_Compiti da svolgere_.
(a) Trascrivi fedelmente il passo della recensione del film che comincia con "Che Romain Duris" e termina con "credete a me!".
(b) Per favore, indica come si chiama l'altra protagonista del film secondo la recensione del film.
(c) Elenca tutte le nazionalità di film che la recensione del film mette a confronto.

_Estratto del testo_.
┌──

Che Romain Duris è nato per fare la donna. Gli esce proprio spontaneo. Non so se ciò faccia di lui un grande attore, o un potenziale grande trans, però così è.


Braviiiiiiissima e cariiiiiiiiiiiiniiiiiiiiiiiiiiiiiissima pure l'altra protagonista del film, Anaïs Demoustier, che poverina subito all'inizio perde la sua BFF. La prima parte del film è parecchio triste. Sembra una versione mandata avanti veloce di una fiction Rai. Molto melò. Vi dico solo: prendete i fazzoletti, stronzette mie care, perché anche il cuoricino delle più Elsa tra di voi si scioglierà. Dopo invece preparatevi a ridere. Magari non a crepapelle. Preparatevi a sorridere, che non è vero che fa venire le rughe. Fa venire la pelle più bella e rilassata, credete a me!

"Se quella pazza si veste da donna, io allora mi vesto da uomo."

La pellicola prende poi una piega comedy carucciiiiiiiiiiiissima. E dopo succedono un sacco di altre cose che non vi rivelo perché io vi consiglio di non vedere solo quelle robacce di action americani da macho macho man, ma anche una gran bella pellicola francese come questa, che tratta il tema della maternità... pardon, della paternità e pure della transessualità o più che altro del travestitismo in maniera singolare. Sì, ricorda un po' Almodovar, e ricorda anche Ozpetek che si traveste da Almodovar, però qui è tutto più francese e più chic e quando si parla di Francia io vado fuori di testa e mi pare tutto più bello. Quando si parla di Francia, tutto è più profumato. Anche la merde in Francia profuma di Chanel n. 5. I film francesi mi fanno questo effetto. Assomigliano un po' a quelli americani, assomigliano un po' a quelli italiani, solo che mi sembrano un po' meglio di entrambi.

└──

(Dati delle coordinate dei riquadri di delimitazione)
┌──

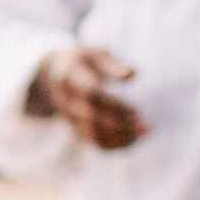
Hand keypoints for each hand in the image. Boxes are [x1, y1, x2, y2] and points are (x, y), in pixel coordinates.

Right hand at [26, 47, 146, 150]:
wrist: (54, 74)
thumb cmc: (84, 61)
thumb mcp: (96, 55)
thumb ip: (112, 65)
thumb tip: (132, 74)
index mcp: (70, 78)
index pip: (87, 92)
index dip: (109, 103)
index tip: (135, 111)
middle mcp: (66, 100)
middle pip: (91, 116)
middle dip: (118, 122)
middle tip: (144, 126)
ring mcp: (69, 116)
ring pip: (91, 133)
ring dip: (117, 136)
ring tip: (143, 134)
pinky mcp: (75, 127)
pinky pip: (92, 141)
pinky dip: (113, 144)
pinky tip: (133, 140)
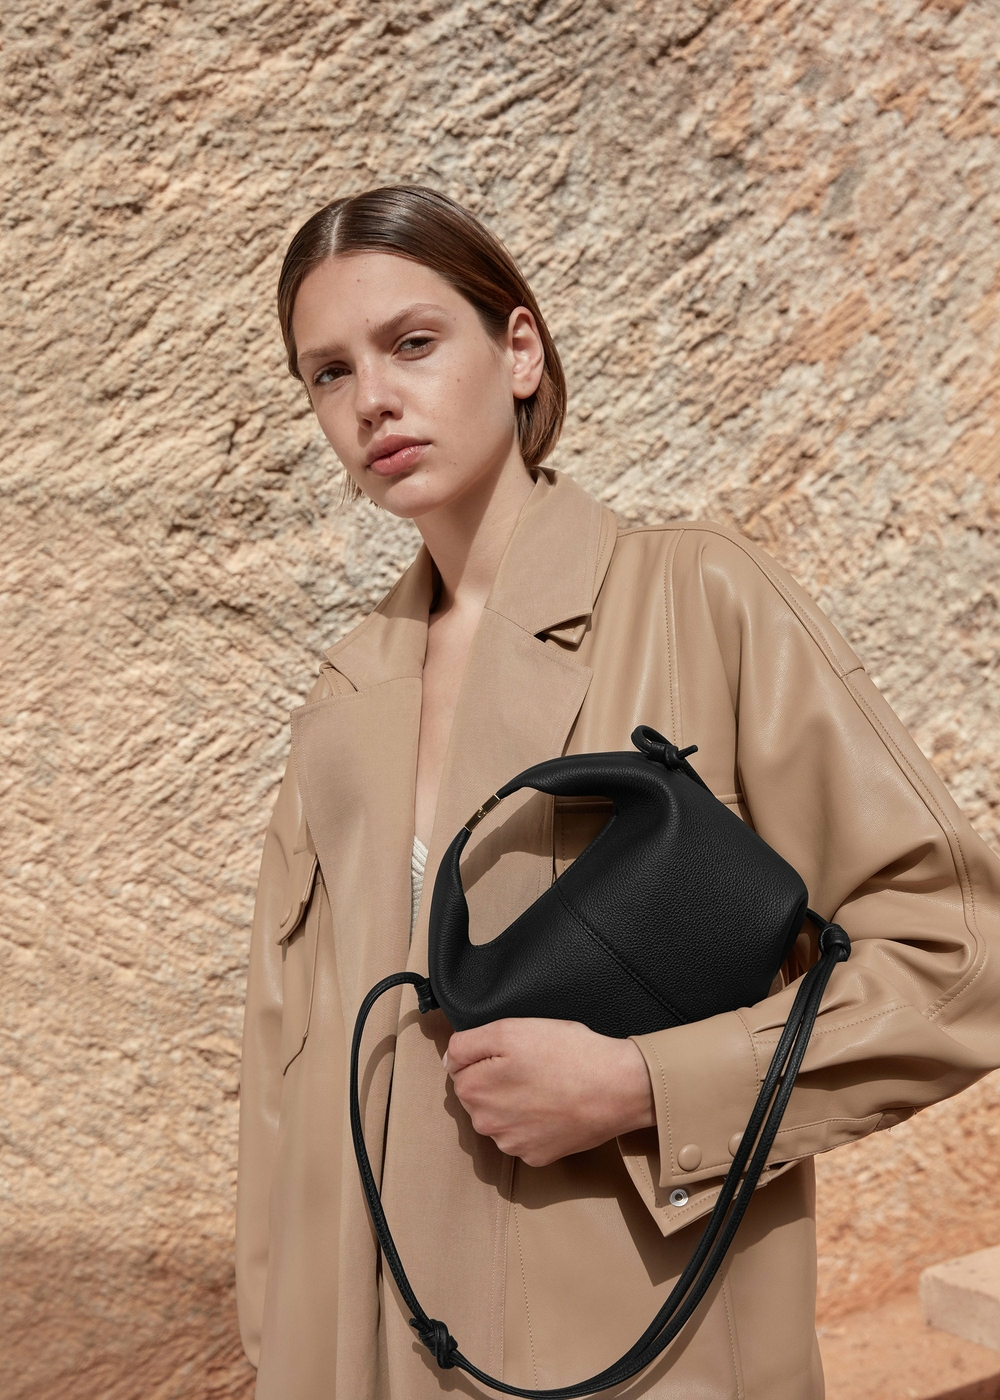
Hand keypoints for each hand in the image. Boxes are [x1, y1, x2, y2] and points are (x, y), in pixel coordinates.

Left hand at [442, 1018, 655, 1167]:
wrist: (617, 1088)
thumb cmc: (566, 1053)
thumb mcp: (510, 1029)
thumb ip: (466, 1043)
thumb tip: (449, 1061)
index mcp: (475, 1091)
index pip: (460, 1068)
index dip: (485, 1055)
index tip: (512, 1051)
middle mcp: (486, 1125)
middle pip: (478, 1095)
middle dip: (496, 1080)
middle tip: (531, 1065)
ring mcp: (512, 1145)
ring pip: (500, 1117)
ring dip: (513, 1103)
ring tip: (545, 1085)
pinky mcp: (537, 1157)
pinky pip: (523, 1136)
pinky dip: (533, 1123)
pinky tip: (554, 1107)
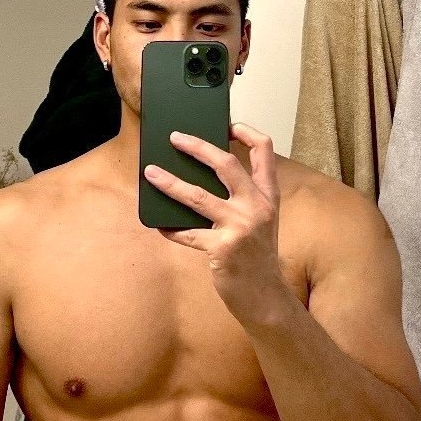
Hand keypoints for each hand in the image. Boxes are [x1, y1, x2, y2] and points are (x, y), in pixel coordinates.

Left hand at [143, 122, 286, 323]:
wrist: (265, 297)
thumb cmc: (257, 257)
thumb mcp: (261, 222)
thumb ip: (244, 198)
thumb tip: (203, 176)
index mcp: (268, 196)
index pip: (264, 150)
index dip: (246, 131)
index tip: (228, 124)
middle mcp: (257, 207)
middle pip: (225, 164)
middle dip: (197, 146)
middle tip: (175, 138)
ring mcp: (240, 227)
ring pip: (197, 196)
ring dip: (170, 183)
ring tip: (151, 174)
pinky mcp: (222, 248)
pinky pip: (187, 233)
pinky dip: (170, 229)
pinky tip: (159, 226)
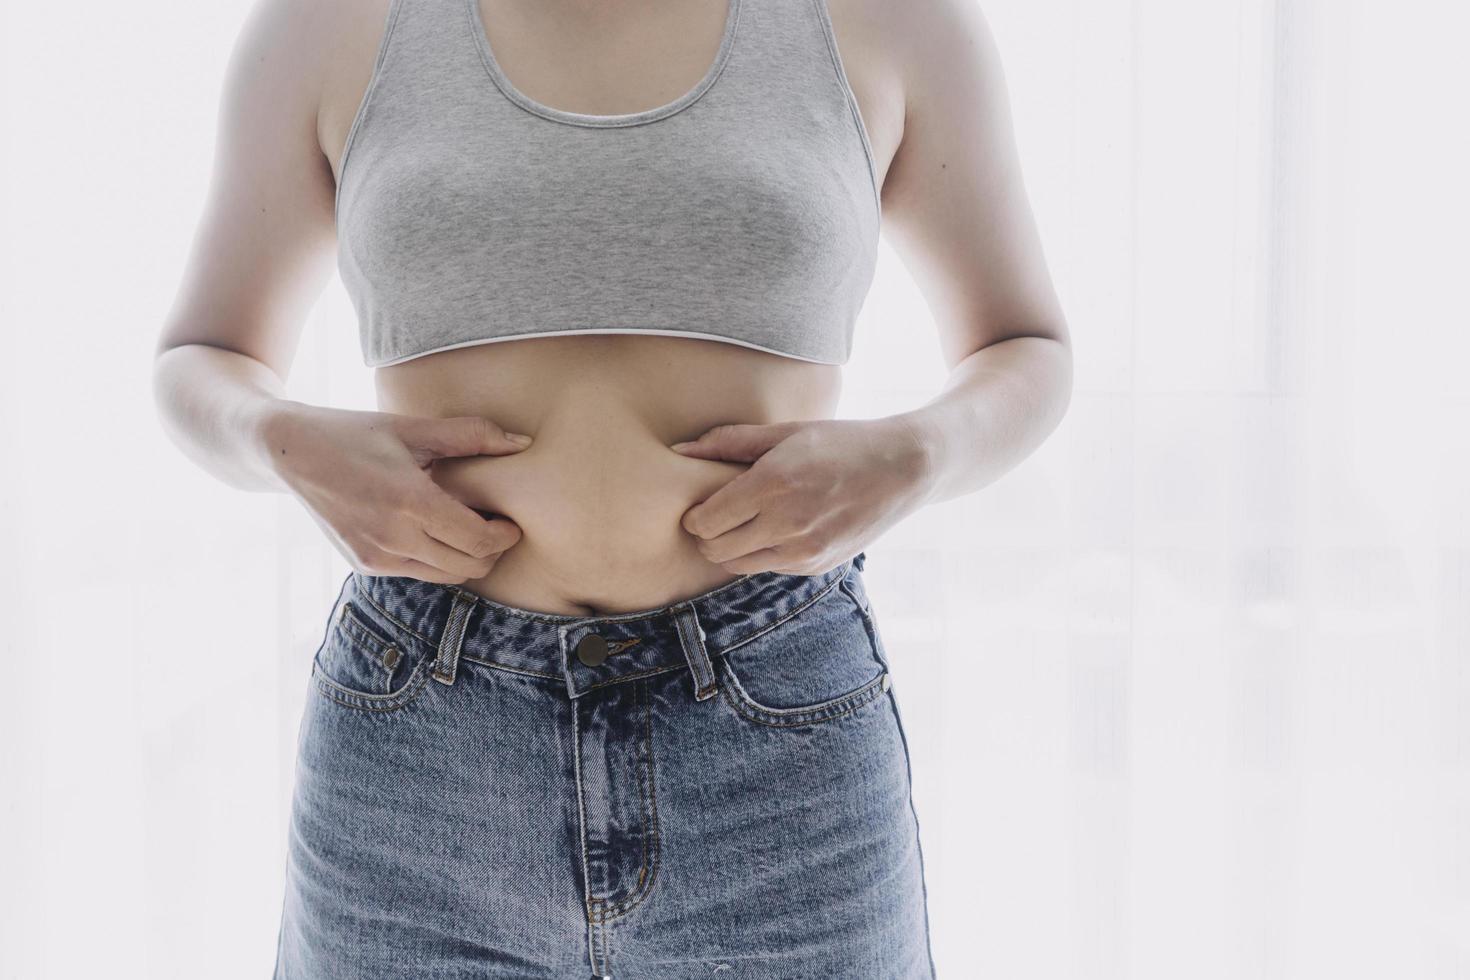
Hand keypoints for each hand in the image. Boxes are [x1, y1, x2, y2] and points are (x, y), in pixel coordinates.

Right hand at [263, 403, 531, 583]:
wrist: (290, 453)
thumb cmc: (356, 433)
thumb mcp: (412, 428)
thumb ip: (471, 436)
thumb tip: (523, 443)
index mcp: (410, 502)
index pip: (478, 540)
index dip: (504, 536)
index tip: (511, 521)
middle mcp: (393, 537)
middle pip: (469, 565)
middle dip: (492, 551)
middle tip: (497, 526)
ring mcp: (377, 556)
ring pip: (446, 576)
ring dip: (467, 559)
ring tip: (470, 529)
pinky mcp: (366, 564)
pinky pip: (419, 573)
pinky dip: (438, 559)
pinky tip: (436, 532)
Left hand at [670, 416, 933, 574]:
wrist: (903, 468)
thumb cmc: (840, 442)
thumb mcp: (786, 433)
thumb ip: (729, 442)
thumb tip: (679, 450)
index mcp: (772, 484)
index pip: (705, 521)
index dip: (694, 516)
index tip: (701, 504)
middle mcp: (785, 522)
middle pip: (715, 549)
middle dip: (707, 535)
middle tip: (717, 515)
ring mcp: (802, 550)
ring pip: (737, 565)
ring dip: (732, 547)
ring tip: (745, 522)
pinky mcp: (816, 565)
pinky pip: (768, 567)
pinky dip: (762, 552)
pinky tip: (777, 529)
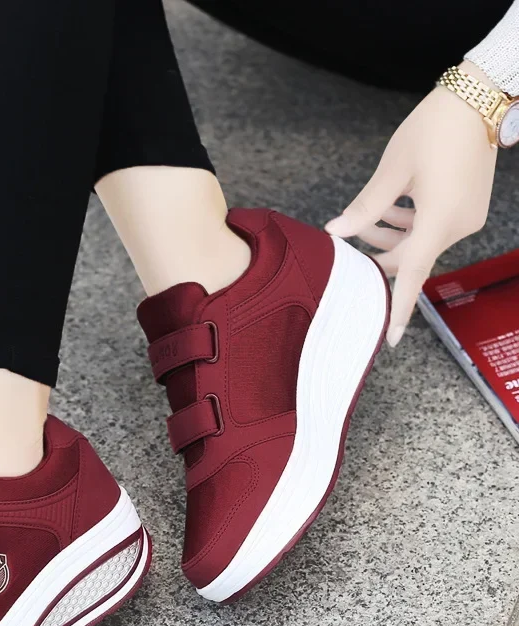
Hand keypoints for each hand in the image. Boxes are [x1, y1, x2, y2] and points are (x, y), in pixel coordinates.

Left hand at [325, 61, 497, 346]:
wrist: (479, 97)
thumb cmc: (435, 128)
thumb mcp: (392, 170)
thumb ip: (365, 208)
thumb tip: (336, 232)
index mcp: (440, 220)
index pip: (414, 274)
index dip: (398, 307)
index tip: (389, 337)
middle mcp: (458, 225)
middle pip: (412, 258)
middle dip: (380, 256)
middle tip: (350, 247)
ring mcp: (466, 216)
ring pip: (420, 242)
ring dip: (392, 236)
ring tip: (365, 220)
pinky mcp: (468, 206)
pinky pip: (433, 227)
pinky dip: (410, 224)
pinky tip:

└──

_Risposte ai compiti_.
(a)
Che Romain Duris è nato per fare la donna. Gli esce proprio spontaneo. Non so se ciò faccia di lui un grande attore, o un potenziale grande trans, però così è.


Braviiiiiiissima e cariiiiiiiiiiiiniiiiiiiiiiiiiiiiiissima pure l'altra protagonista del film, Anaïs Demoustier, che poverina subito all'inizio perde la sua BFF. La prima parte del film è parecchio triste. Sembra una versione mandata avanti veloce di una fiction Rai. Molto melò. Vi dico solo: prendete i fazzoletti, stronzette mie care, perché anche il cuoricino delle più Elsa tra di voi si scioglierà. Dopo invece preparatevi a ridere. Magari non a crepapelle. Preparatevi a sorridere, che non è vero che fa venire le rughe. Fa venire la pelle più bella e rilassata, credete a me!

(b) Anaïs Demoustier.

(c) Francese, americana, italiana.